=== Section Start ===

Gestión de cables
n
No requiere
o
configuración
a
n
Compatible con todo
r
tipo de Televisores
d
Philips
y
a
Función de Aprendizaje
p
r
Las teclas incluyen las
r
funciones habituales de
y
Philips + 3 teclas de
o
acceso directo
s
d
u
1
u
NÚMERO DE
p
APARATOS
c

=== Section End ===
=== Section Start ===

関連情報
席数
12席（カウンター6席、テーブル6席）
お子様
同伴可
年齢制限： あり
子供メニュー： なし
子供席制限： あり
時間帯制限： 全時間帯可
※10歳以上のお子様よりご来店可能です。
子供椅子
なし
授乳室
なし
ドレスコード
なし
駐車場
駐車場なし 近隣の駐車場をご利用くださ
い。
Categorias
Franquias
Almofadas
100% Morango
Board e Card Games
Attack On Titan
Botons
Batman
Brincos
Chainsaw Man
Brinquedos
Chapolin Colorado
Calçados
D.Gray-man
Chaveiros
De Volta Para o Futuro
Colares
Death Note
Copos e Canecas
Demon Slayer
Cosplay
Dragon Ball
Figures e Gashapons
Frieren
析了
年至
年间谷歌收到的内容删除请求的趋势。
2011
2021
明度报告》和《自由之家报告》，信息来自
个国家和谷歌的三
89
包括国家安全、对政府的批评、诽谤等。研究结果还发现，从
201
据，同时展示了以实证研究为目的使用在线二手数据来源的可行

=== Section End ===

### Task details
Only the lines containing the string "teclas" are needed; pull them out of the records.

### Response below
Las teclas incluyen las
Philips + 3 teclas de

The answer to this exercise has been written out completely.